*** Opening THE INPUT ***

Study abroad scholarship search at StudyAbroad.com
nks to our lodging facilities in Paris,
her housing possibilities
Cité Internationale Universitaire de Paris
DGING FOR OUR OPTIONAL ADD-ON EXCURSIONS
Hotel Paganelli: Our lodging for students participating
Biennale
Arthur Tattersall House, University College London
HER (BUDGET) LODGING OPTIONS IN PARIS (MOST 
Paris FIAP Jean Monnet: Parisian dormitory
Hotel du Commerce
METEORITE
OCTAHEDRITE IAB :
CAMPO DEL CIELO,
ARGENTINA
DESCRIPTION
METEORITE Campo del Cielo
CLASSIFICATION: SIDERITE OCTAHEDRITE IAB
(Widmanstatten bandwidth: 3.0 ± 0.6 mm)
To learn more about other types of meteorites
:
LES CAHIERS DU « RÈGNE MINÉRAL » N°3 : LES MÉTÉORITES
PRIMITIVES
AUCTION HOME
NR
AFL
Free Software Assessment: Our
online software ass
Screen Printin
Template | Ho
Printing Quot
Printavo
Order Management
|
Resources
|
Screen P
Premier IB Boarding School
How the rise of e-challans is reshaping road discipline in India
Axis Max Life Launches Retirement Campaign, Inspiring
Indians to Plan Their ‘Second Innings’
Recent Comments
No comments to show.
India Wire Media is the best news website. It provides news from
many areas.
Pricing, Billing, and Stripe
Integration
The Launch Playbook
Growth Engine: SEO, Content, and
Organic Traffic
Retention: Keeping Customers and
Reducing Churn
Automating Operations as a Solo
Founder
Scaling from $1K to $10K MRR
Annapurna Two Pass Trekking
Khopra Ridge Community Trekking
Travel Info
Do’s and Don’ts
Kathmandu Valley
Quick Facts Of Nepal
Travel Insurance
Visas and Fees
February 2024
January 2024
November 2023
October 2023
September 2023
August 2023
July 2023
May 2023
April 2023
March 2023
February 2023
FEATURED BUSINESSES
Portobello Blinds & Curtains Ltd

*** Closing THE INPUT ***

→ **ABOUT THIS EXERCISE**: Write out the entire listing exactly.

→ **TASK RESULT**:
Study abroad scholarship search at StudyAbroad.com
nks to our lodging facilities in Paris,
her housing possibilities
Cité Internationale Universitaire de Paris
DGING FOR OUR OPTIONAL ADD-ON EXCURSIONS
Hotel Paganelli: Our lodging for students participating
Biennale
Arthur Tattersall House, University College London
HER (BUDGET) LODGING OPTIONS IN PARIS (MOST 
Paris FIAP Jean Monnet: Parisian dormitory
Hotel du Commerce
METEORITE
OCTAHEDRITE IAB :
CAMPO DEL CIELO,
ARGENTINA
DESCRIPTION
METEORITE Campo del Cielo
CLASSIFICATION: SIDERITE OCTAHEDRITE IAB
(Widmanstatten bandwidth: 3.0 ± 0.6 mm)
To learn more about other types of meteorites
:
LES CAHIERS DU « RÈGNE MINÉRAL » N°3 : LES MÉTÉORITES
PRIMITIVES
AUCTION HOME
NR
AFL
Free Software Assessment: Our
online software ass
Screen Printin
Template | Ho
Printing Quot
Printavo
Order Management
|
Resources
|
Screen P
Premier IB Boarding School
How the rise of e-challans is reshaping road discipline in India
Axis Max Life Launches Retirement Campaign, Inspiring
Indians to Plan Their ‘Second Innings’
Recent Comments
No comments to show.
India Wire Media is the best news website. It provides news from
many areas.
Pricing, Billing, and Stripe
Integration
The Launch Playbook
Growth Engine: SEO, Content, and
Organic Traffic
Retention: Keeping Customers and
Reducing Churn
Automating Operations as a Solo
Founder
Scaling from $1K to $10K MRR
Annapurna Two Pass Trekking
Khopra Ridge Community Trekking
Travel Info
Do’s and Don’ts
Kathmandu Valley
Quick Facts Of Nepal
Travel Insurance
Visas and Fees
February 2024
January 2024
November 2023
October 2023
September 2023
August 2023
July 2023
May 2023
April 2023
March 2023
February 2023
FEATURED BUSINESSES
Portobello Blinds & Curtains Ltd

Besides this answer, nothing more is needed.